For a while now I've been combatting persistent, obnoxious, random disconnects on a few Linux hosts at the office. The main symptom was suddenly getting "Write failed: broken pipe" on the client side, with no indications of anything abnormal about the disconnect on the server side. It seemed to be happening whether my session was active or not; keeping things busy with "top" or otherwise didn't make any difference.
I made the usual inquiries to see if somehow the machine was exhausting all its resources, but it was using well below the amount of file descriptors, memory, and TCP memory that it had available to it. There was nothing abnormal in netstat, interface counters (no ierrs or oerrs), or netstat -s. The disconnects happened at any random time, not correlated to any spikes in CPU or memory consumption. I went so far as to watch cron, just to see if some misbehaving script could be doing a kill -9 on my shell or my sshd process. No dice.
So I cranked up the LogLevel in sshd_config to "DEBUG3", and found that for reasons unknown, sshd won't report particularly useful bits of information like "Read error from remote host" and "Connection timed out" unless you have debugging cranked up. That might be a bit important, OpenSSH guys... maybe "info" would be a better level for that message?
This seemed fairly strange because it was happening while plenty of interaction was in progress. Certainly my connections were not timing out in any amount of time that seemed normal.
Running tcpdump on both ends of the connection soon revealed something interesting, however... Every 5 seconds, there was a TCP packet exchanged between server and client, and several packets in 1-second intervals as the last activity, just before the disconnect.
Yes, it's good old TCP KeepAlive, which someone had set up quite aggressively on this particular host. Our Linux installation has three variables controlling KeepAlives: net.ipv4.tcp_keepalive_time, net.ipv4.tcp_keepalive_intvl, and net.ipv4.tcp_keepalive_probes.
If a connection has been idle for at least tcp_keepalive_time seconds, the network stack will send up to tcp_keepalive_probes every tcp_keepalive_intvl seconds. If none of those probes are returned before the next tcp_keepalive_intvl, the connection will be broken with the error -- you guessed it -- Read timed out.

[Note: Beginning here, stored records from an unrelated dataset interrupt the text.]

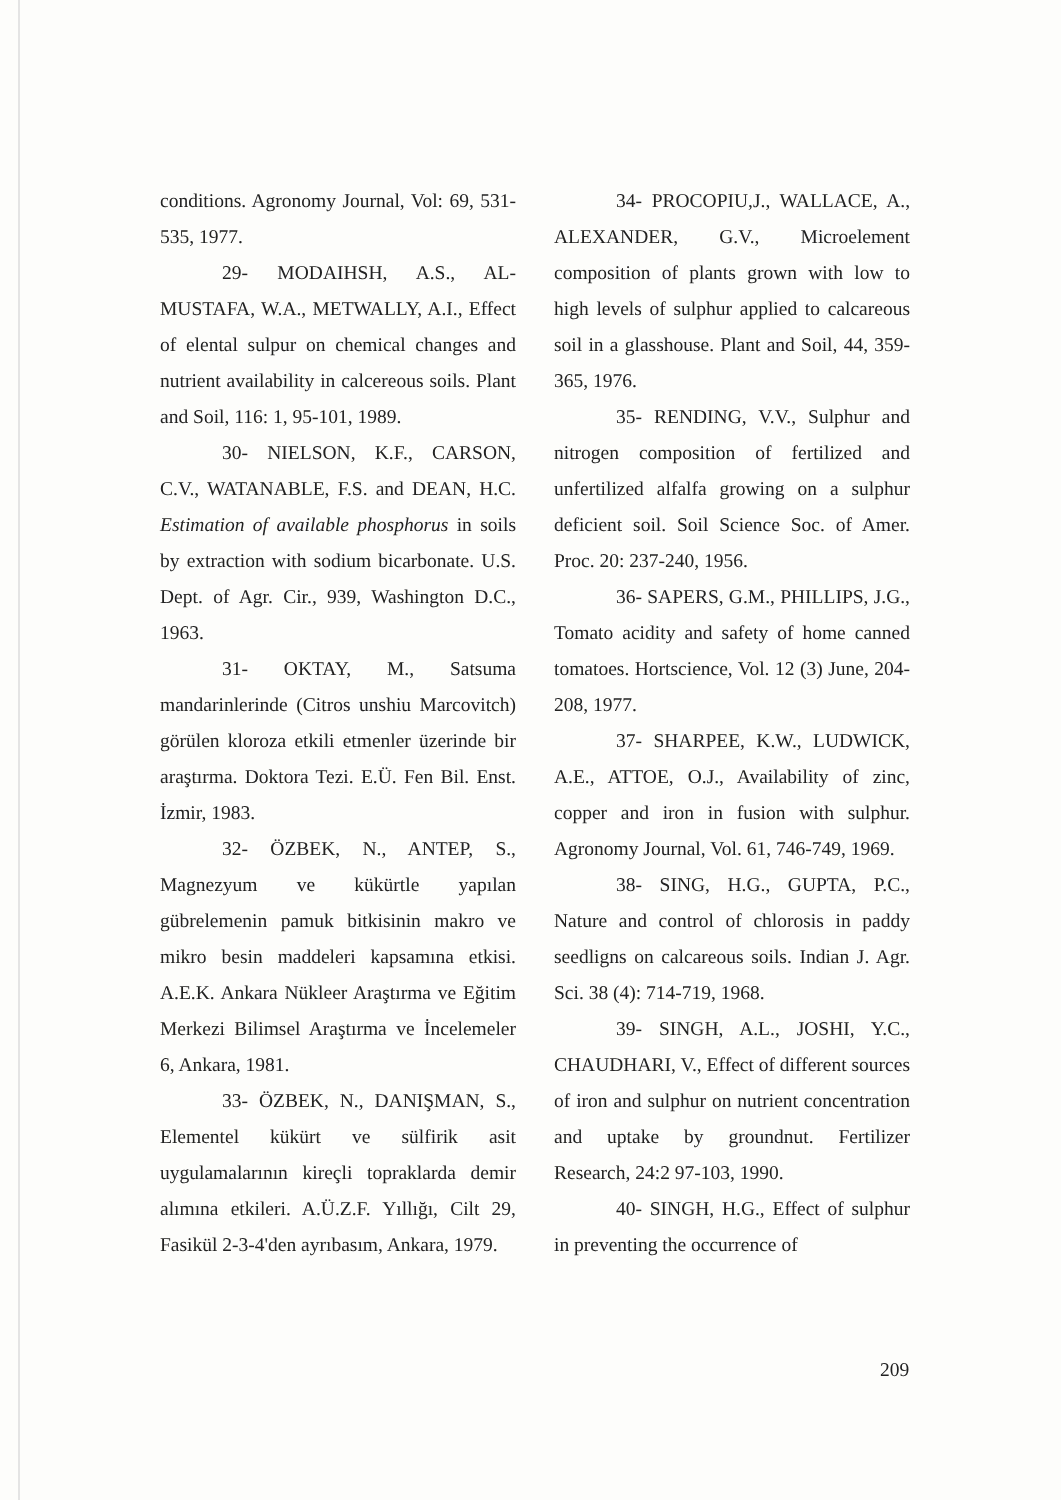conditions. Agronomy Journal, Vol: 69, 531-535, 1977.
29- MODAIHSH, A.S., AL-MUSTAFA, W.A., METWALLY, A.I., Effect of elental sulpur on chemical changes and nutrient availability in calcereous soils. Plant and Soil, 116: 1, 95-101, 1989.
30- NIELSON, K.F., CARSON, C.V., WATANABLE, F.S. and DEAN, H.C. Estimation of available phosphorus in soils by extraction with sodium bicarbonate. U.S. Dept. of Agr. Cir., 939, Washington D.C., 1963.
31- OKTAY, M., Satsuma mandarinlerinde (Citros unshiu Marcovitch) görülen kloroza etkili etmenler üzerinde bir araştırma. Doktora Tezi. E.Ü. Fen Bil. Enst. İzmir, 1983.
32- ÖZBEK, N., ANTEP, S., Magnezyum ve kükürtle yapılan gübrelemenin pamuk bitkisinin makro ve mikro besin maddeleri kapsamına etkisi. A.E.K. Ankara Nükleer Araştırma ve Eğitim Merkezi Bilimsel Araştırma ve İncelemeler 6, Ankara, 1981.
33- ÖZBEK, N., DANIŞMAN, S., Elementel kükürt ve sülfirik asit uygulamalarının kireçli topraklarda demir alımına etkileri. A.Ü.Z.F. Yıllığı, Cilt 29, Fasikül 2-3-4'den ayrıbasım, Ankara, 1979.
34- PROCOPIU,J., WALLACE, A., ALEXANDER, G.V., Microelement composition of plants grown with low to high levels of sulphur applied to calcareous soil in a glasshouse. Plant and Soil, 44, 359-365, 1976.
35- RENDING, V.V., Sulphur and nitrogen composition of fertilized and unfertilized alfalfa growing on a sulphur deficient soil. Soil Science Soc. of Amer. Proc. 20: 237-240, 1956.
36- SAPERS, G.M., PHILLIPS, J.G., Tomato acidity and safety of home canned tomatoes. Hortscience, Vol. 12 (3) June, 204-208, 1977.
37- SHARPEE, K.W., LUDWICK, A.E., ATTOE, O.J., Availability of zinc, copper and iron in fusion with sulphur. Agronomy Journal, Vol. 61, 746-749, 1969.
38- SING, H.G., GUPTA, P.C., Nature and control of chlorosis in paddy seedligns on calcareous soils. Indian J. Agr. Sci. 38 (4): 714-719, 1968.
39- SINGH, A.L., JOSHI, Y.C., CHAUDHARI, V., Effect of different sources of iron and sulphur on nutrient concentration and uptake by groundnut. Fertilizer Research, 24:2 97-103, 1990.
40- SINGH, H.G., Effect of sulphur in preventing the occurrence of
209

On this machine, the keepalive_time was set to 5 seconds, probes was set to 2, and keepalive_intvl was set to 1. So every 5 seconds of inactivity, the stack would send out up to 2 probes spaced 1 second apart. And if it didn't hear back from either of those 2 probes within 1 second, then the connection would get killed. You can imagine it wouldn't take very much network congestion to lose 2 packets in 2 seconds, especially if WiFi got involved anywhere along the line. I suspect being on VPN and connecting to a VM only make it more error-prone.
In the case of this particular host, a quick disconnect is actually desirable, but I think we were a little too aggressive in how quick. Changing the number of probes from 2 to 5 has allowed the machine to be much more tolerant of short-term, transient network glitches while still failing fast in the event that something really has gone wrong with the network.